An offer from Stanford is a very credible signal of quality. So credible, in fact, that the University of Rochester could use it as a substitute for its own expensive and time-consuming applicant screening process.

Taking this idea one step further, if such a practice were the norm, all the universities would want some place like Stanford to do all the legwork of screening applicants, while the rest of the universities could pick up the people who decline Stanford's offer.

Of course, Stanford isn't going to make enough offers to support the rest of the system (and it might even begin to make offers strategically to hurt the copy cats). And many, if not most, people with such an offer would accept it. Even expanding the criteria to "we'll hire anyone with an offer from an Ivy League school" or something similar wouldn't cut it, either.

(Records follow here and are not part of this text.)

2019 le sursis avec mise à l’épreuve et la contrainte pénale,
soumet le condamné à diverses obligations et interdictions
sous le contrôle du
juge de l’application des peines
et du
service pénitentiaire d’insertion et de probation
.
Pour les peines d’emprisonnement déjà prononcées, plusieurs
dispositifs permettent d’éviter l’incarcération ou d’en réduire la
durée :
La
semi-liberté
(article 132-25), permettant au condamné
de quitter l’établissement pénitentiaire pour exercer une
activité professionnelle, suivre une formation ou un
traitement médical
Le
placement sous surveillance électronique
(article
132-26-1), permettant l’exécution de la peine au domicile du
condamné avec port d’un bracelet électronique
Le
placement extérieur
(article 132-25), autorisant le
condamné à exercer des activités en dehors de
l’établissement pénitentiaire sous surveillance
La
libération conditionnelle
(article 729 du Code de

But I could imagine a world in which some centralized body interviews and evaluates all the candidates. Universities would then be willing to hire an applicant if he has a sufficiently high score.

Then again, such mass evaluation has proven imperfect in the past. High school students with the best SAT scores or GPAs don't always become the best college students (though there is enough correlation that these measures still have value). Law students with the best grades or scores on the bar exam aren't always the best lawyers. But does the econ department at Rochester make better hires under the current system, which brings in face-to-face contact and subjective evaluation, than it would if it just based hires on scores? More importantly, even if the current system picks applicants slightly better, is it worth the huge amount of effort the system requires?

Maybe the differences between universities and departments are more important than Landsburg lets on. Perhaps the perfect candidate for Stanford is a poor fit for Rochester, if the programs have different focuses. Also, it would be difficult to assign objective scores to rate the quality of professors in the arts and similar disciplines.